* **Kaynak Metin**:
___

Gayrimenkulün aynına taallük eden davalarda ecrimisil ve tazminat gibi taleplerde de bulunulduğu takdirde harc, gayrimenkulün değeri ile talebolunan tazminat ve ecrimisil tutarı üzerinden alınır.
Değer tayini mümkün olan hallerde dava dilekçelerinde değer gösterilmesi mecburidir. Gösterilmemişse davacıya tesbit ettirilir.Tesbitten kaçınma halinde, dava dilekçesi muameleye konmaz.
Noksan tesbit edilen değerler hakkında 30 uncu madde hükmü uygulanır.
"
2. Aynı Kanun'un 32 nci maddesine göre; " Yargı işlemlerinden alınacak harclar ödenmedikçe mütaakıp işlemler yapılmaz. Ancak ilgilisi tarafından ödenmiyen harcları diğer taraf öderse işleme devam olunmakla beraber bu para muhakeme neticesinde ayrıca bir isteğe hacet kalmaksızın hükümde nazara alınır."

___

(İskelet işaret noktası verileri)
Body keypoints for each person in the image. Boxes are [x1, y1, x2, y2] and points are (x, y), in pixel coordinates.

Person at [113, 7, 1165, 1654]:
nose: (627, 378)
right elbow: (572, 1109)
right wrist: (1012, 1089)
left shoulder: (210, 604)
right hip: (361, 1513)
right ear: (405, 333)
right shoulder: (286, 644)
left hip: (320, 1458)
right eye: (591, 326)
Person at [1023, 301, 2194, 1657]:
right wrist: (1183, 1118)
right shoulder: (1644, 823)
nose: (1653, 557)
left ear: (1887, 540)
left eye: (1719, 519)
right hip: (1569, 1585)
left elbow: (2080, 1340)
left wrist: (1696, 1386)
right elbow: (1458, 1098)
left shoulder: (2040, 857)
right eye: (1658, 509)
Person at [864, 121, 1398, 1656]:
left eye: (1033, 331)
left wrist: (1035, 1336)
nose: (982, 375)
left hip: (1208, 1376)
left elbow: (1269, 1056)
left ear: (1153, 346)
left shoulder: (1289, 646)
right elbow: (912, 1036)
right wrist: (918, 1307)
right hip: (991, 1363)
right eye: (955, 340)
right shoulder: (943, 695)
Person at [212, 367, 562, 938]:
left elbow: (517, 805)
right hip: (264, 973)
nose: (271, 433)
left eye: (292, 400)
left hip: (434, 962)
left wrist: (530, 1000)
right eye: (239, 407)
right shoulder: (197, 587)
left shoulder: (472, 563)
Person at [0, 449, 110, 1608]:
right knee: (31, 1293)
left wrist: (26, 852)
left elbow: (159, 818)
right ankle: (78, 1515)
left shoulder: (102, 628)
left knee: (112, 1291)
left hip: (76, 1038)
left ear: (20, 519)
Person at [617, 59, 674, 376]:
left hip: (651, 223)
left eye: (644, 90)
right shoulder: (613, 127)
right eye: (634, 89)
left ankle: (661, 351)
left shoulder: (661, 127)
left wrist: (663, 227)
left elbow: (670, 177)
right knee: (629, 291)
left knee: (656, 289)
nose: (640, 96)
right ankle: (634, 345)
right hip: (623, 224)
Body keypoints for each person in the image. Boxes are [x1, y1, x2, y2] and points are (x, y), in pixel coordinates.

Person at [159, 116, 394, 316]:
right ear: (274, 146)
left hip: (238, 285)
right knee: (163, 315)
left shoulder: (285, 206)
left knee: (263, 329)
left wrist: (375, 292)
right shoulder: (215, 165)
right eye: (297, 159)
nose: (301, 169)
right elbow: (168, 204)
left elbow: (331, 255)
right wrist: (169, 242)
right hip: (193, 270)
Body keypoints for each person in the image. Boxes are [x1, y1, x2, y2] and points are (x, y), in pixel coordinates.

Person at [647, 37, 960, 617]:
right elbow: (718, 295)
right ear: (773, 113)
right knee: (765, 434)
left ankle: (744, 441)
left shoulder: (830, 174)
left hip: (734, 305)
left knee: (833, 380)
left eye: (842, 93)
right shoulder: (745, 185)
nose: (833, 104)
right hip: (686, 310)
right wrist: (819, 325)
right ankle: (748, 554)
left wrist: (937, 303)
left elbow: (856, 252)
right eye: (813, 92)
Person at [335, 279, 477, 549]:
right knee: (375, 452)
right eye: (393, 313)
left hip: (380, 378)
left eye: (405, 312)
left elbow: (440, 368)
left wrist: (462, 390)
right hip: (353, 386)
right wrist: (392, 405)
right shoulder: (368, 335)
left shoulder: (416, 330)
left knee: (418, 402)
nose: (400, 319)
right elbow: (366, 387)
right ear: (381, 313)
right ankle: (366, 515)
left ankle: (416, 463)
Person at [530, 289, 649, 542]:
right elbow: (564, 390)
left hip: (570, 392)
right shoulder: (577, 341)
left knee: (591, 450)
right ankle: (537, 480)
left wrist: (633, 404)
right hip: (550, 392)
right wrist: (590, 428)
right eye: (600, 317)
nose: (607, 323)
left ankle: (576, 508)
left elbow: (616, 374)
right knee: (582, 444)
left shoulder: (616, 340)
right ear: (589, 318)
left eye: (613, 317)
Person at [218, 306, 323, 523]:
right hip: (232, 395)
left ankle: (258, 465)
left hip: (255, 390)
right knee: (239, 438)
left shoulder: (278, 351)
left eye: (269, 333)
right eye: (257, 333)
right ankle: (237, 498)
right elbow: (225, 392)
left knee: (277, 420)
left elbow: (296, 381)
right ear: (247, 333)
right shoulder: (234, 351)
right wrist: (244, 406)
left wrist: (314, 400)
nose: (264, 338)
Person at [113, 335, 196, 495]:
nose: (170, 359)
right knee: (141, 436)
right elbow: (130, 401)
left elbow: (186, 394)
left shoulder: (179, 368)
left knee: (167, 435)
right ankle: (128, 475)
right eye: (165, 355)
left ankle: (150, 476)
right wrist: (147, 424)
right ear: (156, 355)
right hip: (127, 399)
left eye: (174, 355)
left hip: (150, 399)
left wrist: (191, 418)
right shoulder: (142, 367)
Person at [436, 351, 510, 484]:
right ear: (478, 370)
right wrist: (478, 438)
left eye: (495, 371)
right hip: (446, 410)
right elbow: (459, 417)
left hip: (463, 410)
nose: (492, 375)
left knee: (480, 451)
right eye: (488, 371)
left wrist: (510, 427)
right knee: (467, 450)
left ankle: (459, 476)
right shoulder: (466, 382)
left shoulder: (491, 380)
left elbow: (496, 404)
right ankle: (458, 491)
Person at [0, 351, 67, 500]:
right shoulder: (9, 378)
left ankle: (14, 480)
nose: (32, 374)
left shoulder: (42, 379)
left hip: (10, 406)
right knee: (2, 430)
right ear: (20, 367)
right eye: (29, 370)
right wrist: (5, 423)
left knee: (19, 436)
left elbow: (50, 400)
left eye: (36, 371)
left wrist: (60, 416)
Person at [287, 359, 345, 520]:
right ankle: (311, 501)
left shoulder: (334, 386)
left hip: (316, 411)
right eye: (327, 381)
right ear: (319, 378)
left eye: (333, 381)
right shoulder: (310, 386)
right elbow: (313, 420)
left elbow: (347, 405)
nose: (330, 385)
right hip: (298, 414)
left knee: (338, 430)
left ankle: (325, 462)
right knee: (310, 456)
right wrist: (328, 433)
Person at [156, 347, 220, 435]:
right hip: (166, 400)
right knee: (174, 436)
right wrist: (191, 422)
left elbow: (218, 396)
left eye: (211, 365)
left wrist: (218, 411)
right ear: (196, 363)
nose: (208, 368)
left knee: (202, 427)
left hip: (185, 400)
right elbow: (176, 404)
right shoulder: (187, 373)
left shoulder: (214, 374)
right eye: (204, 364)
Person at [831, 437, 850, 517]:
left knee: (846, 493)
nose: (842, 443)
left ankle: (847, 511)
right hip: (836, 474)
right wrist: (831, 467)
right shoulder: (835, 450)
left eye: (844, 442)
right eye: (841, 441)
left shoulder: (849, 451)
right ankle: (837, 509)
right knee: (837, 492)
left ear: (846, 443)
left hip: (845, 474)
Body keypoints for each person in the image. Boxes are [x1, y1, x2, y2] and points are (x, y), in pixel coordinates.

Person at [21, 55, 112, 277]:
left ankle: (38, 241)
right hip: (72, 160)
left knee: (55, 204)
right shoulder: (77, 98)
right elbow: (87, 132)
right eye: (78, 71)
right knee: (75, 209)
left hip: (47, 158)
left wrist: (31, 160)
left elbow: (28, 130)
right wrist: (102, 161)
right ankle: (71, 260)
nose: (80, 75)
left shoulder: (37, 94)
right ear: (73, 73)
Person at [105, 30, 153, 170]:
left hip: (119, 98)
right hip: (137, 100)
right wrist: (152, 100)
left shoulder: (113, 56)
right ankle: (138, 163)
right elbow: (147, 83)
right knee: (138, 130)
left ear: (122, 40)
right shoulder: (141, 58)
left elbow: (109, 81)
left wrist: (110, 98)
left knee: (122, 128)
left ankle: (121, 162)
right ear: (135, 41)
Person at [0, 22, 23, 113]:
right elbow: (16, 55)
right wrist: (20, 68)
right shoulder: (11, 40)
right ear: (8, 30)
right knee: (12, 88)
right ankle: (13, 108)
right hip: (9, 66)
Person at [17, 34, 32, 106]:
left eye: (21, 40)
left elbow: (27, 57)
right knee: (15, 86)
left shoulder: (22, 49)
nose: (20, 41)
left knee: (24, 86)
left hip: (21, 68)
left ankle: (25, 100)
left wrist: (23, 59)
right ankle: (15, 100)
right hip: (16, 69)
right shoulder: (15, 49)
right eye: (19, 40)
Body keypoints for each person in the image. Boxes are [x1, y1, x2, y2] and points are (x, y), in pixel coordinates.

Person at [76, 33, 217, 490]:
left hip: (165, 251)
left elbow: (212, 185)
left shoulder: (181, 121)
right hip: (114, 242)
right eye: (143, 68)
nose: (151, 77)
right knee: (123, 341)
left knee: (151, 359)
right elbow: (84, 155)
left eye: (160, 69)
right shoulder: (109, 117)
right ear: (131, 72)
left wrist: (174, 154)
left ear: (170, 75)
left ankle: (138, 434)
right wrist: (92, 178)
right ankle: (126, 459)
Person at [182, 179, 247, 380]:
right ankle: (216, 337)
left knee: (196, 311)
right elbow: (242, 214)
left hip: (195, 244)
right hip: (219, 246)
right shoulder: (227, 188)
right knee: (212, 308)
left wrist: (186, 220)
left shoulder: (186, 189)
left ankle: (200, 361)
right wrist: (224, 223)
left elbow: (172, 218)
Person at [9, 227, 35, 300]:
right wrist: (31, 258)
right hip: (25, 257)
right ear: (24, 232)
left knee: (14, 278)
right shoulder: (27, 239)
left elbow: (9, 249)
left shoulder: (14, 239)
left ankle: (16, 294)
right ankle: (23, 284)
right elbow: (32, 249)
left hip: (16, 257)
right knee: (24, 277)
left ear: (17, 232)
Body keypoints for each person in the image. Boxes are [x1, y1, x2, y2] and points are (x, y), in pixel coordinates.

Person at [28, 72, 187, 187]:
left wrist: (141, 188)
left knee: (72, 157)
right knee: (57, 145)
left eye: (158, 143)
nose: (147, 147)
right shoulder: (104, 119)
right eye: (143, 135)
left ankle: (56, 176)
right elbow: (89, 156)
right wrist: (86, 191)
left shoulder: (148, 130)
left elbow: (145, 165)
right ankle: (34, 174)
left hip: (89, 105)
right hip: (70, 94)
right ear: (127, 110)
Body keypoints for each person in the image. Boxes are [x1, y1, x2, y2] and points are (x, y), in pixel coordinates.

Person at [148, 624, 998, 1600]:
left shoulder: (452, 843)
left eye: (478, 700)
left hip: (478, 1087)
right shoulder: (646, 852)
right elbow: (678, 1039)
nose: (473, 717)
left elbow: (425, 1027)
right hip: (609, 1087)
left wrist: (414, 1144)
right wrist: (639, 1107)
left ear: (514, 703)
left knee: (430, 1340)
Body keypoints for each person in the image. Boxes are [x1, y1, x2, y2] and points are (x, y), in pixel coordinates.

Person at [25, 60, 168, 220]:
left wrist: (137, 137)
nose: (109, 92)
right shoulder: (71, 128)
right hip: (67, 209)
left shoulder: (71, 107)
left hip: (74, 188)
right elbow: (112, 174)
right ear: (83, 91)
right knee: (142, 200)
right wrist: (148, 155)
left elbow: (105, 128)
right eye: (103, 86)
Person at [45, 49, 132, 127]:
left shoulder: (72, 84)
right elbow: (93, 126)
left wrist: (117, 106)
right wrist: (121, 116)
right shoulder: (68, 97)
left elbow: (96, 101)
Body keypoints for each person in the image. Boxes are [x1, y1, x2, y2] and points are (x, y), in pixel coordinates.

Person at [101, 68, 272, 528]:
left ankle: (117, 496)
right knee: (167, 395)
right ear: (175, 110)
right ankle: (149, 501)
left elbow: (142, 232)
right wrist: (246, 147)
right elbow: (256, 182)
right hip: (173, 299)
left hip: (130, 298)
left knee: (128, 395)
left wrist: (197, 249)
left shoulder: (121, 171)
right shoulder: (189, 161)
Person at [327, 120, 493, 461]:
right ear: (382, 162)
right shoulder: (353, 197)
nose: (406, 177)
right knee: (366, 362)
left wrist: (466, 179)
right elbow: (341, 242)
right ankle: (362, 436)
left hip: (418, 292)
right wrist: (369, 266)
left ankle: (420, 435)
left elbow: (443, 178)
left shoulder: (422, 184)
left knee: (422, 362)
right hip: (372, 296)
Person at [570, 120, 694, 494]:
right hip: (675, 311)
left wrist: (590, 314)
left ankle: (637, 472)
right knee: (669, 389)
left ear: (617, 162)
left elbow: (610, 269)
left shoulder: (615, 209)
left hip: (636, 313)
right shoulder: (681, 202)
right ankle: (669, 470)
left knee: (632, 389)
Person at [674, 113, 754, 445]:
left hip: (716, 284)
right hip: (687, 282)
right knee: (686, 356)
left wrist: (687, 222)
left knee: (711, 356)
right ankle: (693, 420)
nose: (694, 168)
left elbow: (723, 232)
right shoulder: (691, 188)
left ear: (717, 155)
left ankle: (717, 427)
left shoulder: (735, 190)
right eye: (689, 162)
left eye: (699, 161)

___

* **Görev Tanımı 1**:
Harçlara ilişkin metne göre, harcı ilgilisi ödemediği halde işlemlere hangi durumda devam edilir ve ödenen para hükümde nasıl ele alınır? Bir ile üç cümle arasında açıklayın.
* **Görev Tanımı 2**:
Harçlara ilişkin metni kaldığı yerden sürdürün.
Kayıtlar başka bir kaynaktan alınmıştır.

* **Alıştırma Çıktısı 1**:
İlgilisinin ödemediği harcı diğer taraf öderse işleme devam olunur. Bu para, muhakeme sonunda ayrıca bir isteğe gerek kalmadan hükümde dikkate alınır.

* **Alıştırma Çıktısı 2**:
3. 6100 sayılı Hukuk Muhakemeleri Kanunu'nun (6100 sayılı Kanun) 120 nci maddesine göre; "(1) Davacı, yargılama harçları ile her yıl Adalet Bakanlığınca çıkarılacak gider avansı tarifesinde belirlenecek olan tutarı, dava açarken mahkeme veznesine yatırmak zorundadır.
(2) Avansın yeterli olmadığının dava sırasında anlaşılması hâlinde, mahkemece, bu eksikliğin tamamlanması için davacıya iki haftalık kesin süre verilir."
3. Değerlendirme
1.Davacı tarafça itirazın iptali ve tahliye talepli açılan davada dava değeri itirazın iptali davası bakımından 614.000 TL, tahliye davası bakımından ise 772.279,20 TL olarak gösterilmiş, yalnız tahliye davası bakımından harç yatırılmış, itirazın iptali davası bakımından ise harç yatırılmamıştır.
2. Yukarıda açıklanan kanun hükümleri uyarınca, davacı tarafa itirazın iptali talebine konu dava değeri üzerinden hesaplanacak peşin harç ile başvuru harcının tamamlanması için süre verilmesi, bu sürede harcın tamamlanması halinde yargılamaya devam edilmesi, aksi halde itirazın iptali davası yönünden dosyanın işlemden kaldırılması ve 3 aylık süresi içerisinde harç tamamlanıp dosya yenilenmediği takdirde davanın açılmamış sayılmasına karar verilmesi gerekirken, harcı yatırılmayan dava hakkında yargılamaya devam edilerek hüküm kurulması usul ve kanuna aykırı olup bozmayı gerektirmiştir.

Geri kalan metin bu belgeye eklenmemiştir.